▶ _TASK INSTRUCTIONS_
Replace "Próximos eventos" with "Eventos futuros" throughout the listing below and reproduce the full text with everything else unchanged. Leave the pictures out of your answer.

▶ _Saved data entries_
────────
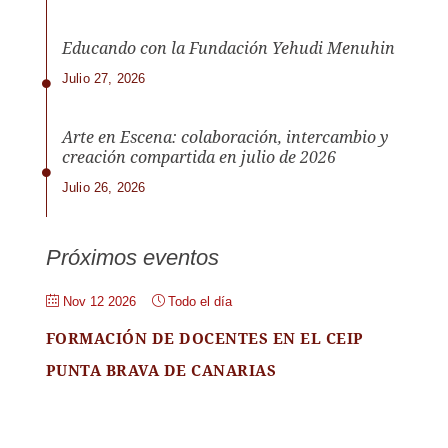
Educando con la Fundación Yehudi Menuhin
Julio 27, 2026
Arte en Escena: colaboración, intercambio y
creación compartida en julio de 2026
Julio 26, 2026
Próximos eventos
Nov 12 2026
Todo el día
FORMACIÓN DE DOCENTES EN EL CEIP
PUNTA BRAVA DE CANARIAS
────────
▶ _RESULT OF THE TASK_
Educando con la Fundación Yehudi Menuhin
Julio 27, 2026
Arte en Escena: colaboración, intercambio y
creación compartida en julio de 2026
Julio 26, 2026
Eventos futuros
Nov 12 2026
Todo el día
FORMACIÓN DE DOCENTES EN EL CEIP
PUNTA BRAVA DE CANARIAS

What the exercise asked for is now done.